Show me each line of the listing below where the word "Montara" appears.

Supplied information.
------------------------
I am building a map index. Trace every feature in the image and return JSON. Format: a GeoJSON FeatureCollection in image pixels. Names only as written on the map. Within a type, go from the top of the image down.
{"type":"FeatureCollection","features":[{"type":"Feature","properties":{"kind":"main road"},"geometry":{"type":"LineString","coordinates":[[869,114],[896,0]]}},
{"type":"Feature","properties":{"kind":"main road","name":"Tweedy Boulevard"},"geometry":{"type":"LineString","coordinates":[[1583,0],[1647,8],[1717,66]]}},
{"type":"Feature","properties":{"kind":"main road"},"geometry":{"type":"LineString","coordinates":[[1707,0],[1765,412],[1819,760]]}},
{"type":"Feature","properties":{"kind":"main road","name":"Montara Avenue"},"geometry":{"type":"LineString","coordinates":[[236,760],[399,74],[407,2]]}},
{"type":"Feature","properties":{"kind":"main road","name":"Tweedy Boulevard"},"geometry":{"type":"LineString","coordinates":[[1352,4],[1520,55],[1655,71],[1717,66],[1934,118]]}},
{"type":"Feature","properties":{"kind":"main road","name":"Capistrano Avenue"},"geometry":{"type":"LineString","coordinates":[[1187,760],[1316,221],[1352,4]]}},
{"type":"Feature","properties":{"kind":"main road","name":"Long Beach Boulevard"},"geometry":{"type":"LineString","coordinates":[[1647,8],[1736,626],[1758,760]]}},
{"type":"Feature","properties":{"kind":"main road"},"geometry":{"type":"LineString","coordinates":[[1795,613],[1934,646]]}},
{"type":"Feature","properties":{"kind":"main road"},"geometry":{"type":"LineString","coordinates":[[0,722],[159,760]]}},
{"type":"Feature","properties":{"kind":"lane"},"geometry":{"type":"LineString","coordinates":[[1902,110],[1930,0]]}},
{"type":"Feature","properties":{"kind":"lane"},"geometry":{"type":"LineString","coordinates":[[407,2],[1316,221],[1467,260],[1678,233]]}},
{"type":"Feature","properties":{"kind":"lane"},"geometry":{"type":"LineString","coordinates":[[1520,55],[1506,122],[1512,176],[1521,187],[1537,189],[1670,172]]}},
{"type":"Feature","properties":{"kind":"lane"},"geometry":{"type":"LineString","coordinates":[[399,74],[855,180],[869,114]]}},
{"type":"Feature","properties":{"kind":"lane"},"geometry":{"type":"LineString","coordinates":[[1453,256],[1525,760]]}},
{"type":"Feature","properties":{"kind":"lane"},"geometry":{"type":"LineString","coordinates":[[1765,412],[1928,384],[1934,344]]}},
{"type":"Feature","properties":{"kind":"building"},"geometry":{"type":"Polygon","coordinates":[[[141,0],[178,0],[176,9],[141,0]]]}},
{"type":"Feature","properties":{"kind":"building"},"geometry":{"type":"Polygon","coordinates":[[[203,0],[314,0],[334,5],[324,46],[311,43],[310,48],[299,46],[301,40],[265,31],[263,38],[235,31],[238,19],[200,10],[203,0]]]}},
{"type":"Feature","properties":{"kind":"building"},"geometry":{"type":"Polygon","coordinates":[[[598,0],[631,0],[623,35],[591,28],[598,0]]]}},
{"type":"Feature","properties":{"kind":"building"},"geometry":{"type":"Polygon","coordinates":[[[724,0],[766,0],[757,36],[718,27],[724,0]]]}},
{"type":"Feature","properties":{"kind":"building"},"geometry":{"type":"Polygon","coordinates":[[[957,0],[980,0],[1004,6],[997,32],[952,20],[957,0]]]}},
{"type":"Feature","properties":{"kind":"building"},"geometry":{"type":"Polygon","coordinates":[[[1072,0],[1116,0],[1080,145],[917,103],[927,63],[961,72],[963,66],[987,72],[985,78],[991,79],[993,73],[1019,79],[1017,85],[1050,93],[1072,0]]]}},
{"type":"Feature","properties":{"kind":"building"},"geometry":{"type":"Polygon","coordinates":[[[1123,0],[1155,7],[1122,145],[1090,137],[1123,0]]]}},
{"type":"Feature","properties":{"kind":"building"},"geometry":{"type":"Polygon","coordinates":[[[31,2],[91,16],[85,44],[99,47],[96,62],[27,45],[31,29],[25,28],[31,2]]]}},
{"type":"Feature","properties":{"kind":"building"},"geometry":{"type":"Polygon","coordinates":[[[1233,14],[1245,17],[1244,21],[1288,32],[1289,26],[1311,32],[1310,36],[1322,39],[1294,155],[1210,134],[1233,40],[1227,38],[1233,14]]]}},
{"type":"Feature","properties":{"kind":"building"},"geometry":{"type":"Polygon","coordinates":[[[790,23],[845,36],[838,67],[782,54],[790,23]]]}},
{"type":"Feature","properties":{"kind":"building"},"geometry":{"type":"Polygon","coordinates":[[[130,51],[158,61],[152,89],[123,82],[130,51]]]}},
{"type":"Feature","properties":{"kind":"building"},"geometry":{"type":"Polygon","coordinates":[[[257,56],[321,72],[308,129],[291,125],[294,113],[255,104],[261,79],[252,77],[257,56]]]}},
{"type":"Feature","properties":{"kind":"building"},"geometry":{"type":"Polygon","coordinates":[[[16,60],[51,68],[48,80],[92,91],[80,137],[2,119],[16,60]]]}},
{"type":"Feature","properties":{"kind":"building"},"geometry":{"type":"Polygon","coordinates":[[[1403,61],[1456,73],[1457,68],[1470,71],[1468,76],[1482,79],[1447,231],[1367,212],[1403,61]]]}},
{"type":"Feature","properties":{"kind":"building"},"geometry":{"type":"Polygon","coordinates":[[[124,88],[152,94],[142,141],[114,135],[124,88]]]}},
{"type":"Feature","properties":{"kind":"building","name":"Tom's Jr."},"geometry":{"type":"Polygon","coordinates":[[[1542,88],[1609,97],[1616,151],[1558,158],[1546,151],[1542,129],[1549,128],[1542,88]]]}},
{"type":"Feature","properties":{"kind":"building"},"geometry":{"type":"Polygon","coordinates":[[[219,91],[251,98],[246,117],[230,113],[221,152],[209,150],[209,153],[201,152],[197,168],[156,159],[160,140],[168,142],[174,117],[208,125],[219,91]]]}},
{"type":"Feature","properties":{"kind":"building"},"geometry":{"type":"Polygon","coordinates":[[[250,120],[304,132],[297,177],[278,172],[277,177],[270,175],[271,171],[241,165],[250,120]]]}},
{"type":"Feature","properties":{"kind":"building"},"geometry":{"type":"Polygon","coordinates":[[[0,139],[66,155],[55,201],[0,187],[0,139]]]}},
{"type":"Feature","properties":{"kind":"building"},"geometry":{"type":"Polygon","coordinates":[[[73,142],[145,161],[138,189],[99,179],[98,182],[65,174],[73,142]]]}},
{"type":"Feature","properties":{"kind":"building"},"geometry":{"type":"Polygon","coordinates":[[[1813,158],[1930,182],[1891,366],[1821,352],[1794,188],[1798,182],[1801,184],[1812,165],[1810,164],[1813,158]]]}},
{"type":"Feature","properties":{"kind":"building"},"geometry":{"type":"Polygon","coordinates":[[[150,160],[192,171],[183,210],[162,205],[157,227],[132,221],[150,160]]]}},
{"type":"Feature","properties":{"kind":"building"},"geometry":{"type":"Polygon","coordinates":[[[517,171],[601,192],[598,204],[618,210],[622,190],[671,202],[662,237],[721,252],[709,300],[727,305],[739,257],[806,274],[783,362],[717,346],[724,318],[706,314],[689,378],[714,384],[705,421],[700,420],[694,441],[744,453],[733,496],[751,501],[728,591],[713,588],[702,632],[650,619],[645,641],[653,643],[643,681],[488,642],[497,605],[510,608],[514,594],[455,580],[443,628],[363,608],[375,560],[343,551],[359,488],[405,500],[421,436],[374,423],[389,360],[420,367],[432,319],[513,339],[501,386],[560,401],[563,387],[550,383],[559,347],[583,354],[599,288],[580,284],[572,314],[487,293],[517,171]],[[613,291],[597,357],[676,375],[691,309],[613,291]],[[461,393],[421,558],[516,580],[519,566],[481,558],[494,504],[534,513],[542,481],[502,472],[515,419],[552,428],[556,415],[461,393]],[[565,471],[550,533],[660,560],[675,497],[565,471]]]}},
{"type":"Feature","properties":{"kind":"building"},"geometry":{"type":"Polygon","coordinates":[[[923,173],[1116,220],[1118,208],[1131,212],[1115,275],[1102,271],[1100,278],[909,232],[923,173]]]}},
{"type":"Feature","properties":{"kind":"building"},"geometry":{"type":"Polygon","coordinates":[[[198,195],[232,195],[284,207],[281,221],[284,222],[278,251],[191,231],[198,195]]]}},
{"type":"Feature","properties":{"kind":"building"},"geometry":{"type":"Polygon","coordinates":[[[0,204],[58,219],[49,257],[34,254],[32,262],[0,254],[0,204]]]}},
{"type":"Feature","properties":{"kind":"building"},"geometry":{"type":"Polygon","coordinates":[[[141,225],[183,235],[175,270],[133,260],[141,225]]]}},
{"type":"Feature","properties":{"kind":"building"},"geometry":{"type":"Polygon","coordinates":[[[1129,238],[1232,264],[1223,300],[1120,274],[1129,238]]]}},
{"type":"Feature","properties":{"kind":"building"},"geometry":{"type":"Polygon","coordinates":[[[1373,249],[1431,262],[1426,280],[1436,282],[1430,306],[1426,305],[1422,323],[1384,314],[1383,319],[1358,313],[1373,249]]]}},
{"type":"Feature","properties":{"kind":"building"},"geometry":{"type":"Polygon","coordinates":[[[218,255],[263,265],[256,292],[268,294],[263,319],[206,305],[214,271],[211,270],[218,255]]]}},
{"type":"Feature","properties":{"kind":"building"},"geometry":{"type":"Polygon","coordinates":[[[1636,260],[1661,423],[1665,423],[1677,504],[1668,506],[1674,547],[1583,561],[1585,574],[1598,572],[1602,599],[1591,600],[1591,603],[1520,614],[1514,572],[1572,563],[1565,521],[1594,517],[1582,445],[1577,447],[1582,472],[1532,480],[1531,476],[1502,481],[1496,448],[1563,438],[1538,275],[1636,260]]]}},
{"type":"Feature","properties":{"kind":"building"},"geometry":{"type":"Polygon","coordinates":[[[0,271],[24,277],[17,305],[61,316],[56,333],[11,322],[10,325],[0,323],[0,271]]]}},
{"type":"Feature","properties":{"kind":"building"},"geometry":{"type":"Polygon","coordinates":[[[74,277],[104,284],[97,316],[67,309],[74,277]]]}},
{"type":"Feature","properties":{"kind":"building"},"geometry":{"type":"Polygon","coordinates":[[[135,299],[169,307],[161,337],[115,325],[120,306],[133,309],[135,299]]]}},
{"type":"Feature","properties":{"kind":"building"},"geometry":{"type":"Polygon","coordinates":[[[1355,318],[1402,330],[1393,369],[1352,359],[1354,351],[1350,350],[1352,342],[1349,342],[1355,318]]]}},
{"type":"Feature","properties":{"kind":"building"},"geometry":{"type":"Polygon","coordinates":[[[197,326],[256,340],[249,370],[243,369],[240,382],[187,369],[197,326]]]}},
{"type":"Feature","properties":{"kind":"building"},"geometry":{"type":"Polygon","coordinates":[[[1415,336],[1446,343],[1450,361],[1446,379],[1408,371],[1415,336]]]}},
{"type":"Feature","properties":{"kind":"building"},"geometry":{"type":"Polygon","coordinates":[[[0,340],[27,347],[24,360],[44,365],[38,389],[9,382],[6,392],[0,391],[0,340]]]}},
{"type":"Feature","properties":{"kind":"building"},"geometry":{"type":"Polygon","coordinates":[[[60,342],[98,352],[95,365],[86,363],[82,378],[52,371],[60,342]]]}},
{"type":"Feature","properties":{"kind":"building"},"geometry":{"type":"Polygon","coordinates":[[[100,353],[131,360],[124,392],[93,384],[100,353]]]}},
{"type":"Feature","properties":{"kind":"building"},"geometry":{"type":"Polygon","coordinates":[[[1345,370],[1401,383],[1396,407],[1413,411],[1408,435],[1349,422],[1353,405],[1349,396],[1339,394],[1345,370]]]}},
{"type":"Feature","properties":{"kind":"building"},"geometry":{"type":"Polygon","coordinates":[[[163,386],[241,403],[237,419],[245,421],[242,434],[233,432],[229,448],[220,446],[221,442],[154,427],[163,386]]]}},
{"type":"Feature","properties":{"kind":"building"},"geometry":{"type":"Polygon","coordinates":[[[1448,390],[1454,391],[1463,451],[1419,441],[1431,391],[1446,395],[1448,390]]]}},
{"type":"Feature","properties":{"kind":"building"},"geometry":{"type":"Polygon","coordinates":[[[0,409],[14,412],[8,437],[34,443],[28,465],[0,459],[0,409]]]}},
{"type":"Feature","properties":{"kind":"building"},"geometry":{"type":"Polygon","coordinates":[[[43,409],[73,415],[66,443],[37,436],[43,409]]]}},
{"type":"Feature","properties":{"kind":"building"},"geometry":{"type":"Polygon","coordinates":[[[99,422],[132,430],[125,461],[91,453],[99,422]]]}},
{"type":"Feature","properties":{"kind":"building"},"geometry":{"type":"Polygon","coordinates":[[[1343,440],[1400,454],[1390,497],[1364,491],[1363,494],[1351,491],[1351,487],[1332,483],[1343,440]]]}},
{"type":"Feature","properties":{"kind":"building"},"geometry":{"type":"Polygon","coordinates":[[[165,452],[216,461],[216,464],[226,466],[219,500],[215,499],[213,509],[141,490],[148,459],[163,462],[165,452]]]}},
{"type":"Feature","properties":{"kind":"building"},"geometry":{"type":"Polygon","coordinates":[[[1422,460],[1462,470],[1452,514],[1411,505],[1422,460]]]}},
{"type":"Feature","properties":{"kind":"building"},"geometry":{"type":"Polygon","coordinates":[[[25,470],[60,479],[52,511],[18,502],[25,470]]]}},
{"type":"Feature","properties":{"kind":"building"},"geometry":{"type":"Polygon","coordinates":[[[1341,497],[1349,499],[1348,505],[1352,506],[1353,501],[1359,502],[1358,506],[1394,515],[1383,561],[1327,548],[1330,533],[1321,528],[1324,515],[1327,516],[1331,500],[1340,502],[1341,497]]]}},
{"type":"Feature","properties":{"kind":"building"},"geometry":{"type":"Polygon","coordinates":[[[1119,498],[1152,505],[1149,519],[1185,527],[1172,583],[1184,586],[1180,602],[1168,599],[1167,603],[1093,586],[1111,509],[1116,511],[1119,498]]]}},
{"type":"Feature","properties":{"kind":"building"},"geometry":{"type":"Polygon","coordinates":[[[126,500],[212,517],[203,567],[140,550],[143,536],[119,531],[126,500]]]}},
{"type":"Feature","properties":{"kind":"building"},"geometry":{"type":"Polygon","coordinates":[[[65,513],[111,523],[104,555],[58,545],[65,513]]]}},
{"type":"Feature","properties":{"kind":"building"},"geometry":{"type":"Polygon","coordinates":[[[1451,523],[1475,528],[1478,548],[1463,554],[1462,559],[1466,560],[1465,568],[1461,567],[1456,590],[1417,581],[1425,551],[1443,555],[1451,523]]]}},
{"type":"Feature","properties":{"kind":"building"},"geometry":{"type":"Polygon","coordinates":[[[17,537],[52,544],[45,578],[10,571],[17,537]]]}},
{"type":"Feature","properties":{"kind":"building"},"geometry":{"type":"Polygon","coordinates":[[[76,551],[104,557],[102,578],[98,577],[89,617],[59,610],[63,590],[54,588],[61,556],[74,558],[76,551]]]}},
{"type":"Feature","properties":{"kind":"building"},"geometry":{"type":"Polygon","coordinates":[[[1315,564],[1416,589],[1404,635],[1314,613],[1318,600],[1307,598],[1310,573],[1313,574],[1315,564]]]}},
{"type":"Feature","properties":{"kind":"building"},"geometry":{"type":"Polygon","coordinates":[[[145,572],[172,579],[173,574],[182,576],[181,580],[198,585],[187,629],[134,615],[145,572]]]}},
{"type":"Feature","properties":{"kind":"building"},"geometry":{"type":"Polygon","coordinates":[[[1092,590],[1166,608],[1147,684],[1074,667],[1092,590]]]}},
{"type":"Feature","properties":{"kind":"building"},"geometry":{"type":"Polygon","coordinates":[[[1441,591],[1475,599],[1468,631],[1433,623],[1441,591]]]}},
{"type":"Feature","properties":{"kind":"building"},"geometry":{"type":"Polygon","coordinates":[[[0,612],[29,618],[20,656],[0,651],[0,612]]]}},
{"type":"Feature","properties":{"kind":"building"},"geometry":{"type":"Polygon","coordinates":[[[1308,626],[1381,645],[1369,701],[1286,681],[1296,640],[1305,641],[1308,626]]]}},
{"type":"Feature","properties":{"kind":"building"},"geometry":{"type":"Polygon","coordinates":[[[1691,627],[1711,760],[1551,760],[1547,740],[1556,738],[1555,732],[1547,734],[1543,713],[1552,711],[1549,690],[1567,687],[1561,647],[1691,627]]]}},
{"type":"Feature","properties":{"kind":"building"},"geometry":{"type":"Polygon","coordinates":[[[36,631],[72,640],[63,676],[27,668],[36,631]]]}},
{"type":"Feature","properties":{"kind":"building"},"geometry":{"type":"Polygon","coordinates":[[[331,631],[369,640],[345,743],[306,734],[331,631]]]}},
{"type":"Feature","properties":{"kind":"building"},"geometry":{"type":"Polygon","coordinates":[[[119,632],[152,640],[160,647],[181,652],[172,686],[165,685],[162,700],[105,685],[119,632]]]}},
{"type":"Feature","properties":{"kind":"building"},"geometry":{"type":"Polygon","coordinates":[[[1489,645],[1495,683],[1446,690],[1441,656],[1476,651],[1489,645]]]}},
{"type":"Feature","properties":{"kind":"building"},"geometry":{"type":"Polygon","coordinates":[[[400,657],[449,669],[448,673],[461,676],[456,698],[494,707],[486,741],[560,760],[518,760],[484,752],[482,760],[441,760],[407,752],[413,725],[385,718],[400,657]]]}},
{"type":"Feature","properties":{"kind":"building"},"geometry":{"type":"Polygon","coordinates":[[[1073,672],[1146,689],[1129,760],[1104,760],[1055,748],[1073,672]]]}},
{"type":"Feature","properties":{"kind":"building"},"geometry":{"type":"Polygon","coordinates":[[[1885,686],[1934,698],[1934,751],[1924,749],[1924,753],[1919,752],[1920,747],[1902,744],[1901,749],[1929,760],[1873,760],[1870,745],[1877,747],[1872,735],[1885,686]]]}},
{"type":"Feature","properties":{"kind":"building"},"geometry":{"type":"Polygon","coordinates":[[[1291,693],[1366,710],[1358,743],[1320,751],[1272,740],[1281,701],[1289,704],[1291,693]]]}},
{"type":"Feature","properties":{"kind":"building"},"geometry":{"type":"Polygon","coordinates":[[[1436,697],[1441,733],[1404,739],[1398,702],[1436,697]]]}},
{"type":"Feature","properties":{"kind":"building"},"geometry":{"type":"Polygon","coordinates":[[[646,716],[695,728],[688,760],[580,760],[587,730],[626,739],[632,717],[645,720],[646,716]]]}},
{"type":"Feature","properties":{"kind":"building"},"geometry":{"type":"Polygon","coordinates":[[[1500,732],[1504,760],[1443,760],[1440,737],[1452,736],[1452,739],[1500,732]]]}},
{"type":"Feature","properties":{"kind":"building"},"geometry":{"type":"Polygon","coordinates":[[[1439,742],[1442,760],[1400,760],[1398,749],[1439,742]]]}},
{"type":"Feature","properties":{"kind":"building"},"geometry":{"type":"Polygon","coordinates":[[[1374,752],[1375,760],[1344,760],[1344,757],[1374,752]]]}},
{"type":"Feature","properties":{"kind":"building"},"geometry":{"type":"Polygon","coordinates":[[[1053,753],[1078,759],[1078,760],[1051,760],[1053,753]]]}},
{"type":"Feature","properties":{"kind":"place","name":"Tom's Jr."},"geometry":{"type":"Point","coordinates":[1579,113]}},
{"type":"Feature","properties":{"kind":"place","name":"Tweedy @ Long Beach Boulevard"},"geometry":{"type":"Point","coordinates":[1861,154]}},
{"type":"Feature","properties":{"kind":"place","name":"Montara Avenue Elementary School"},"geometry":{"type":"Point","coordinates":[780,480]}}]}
------------------------
Your response.
{"type":"Feature","properties":{"kind":"main road","name":"Montara Avenue"},"geometry":{"type":"LineString","coordinates":[[236,760],[399,74],[407,2]]}},
{"type":"Feature","properties":{"kind":"place","name":"Montara Avenue Elementary School"},"geometry":{"type":"Point","coordinates":[780,480]}}]}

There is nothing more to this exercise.